We acknowledge that the present study has several limitations. First, despite detailed analysis, it was a retrospective study in a single institute. Unknown background factors relating TIVAP complications may lead to a selection bias. A prospective multicenter study with planned systematic survey is necessary to determine the factors associated with of late complications of a TIVAP via the IJV. Second, the reasons for increased risk in patients with age < 65 and non-gastrointestinal diseases were not fully identified. Further studies investigating several factors including purpose of chemotherapy (adjuvant/metastatic setting), patient’s performance status, nutritional status, length of hospital stay for chemotherapy, and steroid administration are needed. Third, the relationship between patient body motions and catheter movement was not analyzed. This will be necessary to fully understand the causes of catheter disruption and dislocation.
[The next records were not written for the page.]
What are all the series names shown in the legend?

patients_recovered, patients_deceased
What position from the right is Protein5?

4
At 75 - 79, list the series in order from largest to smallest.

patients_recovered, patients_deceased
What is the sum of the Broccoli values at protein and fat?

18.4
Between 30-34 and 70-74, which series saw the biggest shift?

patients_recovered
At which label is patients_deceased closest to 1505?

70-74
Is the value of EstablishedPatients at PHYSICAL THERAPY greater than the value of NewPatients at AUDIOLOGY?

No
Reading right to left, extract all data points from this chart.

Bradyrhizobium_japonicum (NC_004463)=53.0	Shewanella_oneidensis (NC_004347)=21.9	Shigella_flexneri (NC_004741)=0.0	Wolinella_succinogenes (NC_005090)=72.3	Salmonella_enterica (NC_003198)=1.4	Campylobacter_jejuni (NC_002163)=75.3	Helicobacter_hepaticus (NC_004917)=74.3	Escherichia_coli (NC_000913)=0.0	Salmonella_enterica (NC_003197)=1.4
In conclusion, the incidence of late complications of TIVAP via the IJV was acceptable when compared to previous published reports. Infectious complications occurred earlier and more frequently as compared to catheter-related and port-related complications. Age < 65 and non-gastrointestinal diseases were significant independent unfavorable risk factors for TIVAP-related complications. Patients with 1 and 2 of these factors had a 2.2- and 5.4-times higher risk, respectively, of complication compared with those without.